Pai and O’Rielly didn’t comment, but Clyburn said she consulted with the FCC about what to do with her account when she left the agency. “I did keep my account and of course changed the handle,” Clyburn emailed. “I not only got guidance internally, I spoke with those I knew at other agencies to make sure I was not doing anything new or novel.” Former Chairman Tom Wheeler deactivated the account he used in his FCC capacity when he left office, Howard pointed out. So did others at the time as well. The FCC didn't comment Friday.
There doesn’t seem to be a clear rule framework or practice for how government officials handle their social media when they exit office, conceded Howard, who compared the issue to the “Wild West” in a series of tweets last week about Pai’s account. It's “a broad systemic issue” that cuts across federal, state and local governments, Goldman said.
Cabinet secretaries and some agency heads often have Twitter handles specific to them. An Interior Department spokesperson told us former Secretary David Bernhardt’s account has been archived, like those of many other officials, in accordance with records management protocols. Bernhardt’s account says it's “archived and no longer updated.” Other accounts indicating they're now archived or inactive include those of former Commerce Secretary Wilbur Ross, Energy Secretary Dan Brouillette and Housing and Urban Development Secretary Ben Carson. Others straddle a line, such as personal accounts used by former Treasury Secretary Steven Mnuchin and NASA Administrator Jim Bridenstine.

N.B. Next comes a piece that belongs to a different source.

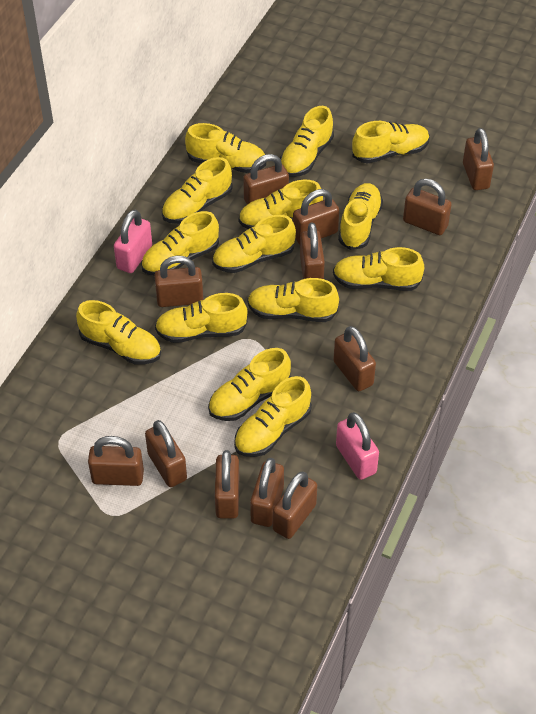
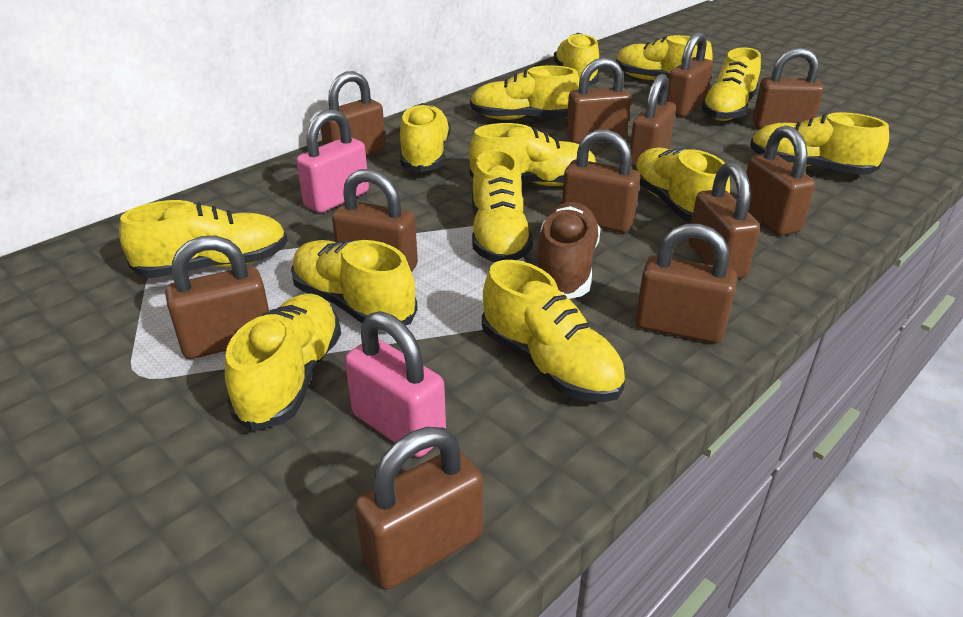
brown shoe: 0 -> 1
yellow shoe: 14 -> 13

Until recently, the Twitter handle for former Senate Majority Leader Mitch McConnell, R-Ky., was @senatemajldr, but it changed to @LeaderMcConnell now that he's minority leader. Republican Mike Huckabee, who was Arkansas governor from 1996 to 2007, continues to tweet as @GovMikeHuckabee. Howard blamed the lack of a standard practice on a tendency to discount the importance of social media. “There’s no doubt that what happens on social media can affect people’s lives or cost people jobs,” he said. “It is a powerful tool.” There are no hard and fast rules, CREW said.
“If government officials want to change their Twitter username and reach out for assistance, our teams will help facilitate the request,” a Twitter spokesperson emailed. The platform sent out a release timed with the presidential transition outlining its handling of executive branch Twitter accounts shifting to the Biden administration. “As we did in 2017, Twitter is actively working with the US government to support the archival and transition of Twitter accounts across administrations.”
Transparency issues are at stake as well, Howard and Goldman agreed. Official communications from government officials are required to be preserved and subject to Freedom of Information Act requests. Twitter’s release said accounts such as @POTUS were transferred to the National Archives and Records Administration to be recorded before being handed off to the new administration. It isn’t clear how transparency rules apply to an account like Pai’s, which was used to transmit official FCC announcements and for more clearly personal communications about the Kansas City Chiefs or scary insects. With the account left in Pai’s private control, “what is there to prevent Pai from deleting his replies to reporters” in his direct messages, asked Howard.
“A lot of data is being generated by government employees that is susceptible to things like deletion and manipulation in ways the government can’t control,” said Goldman.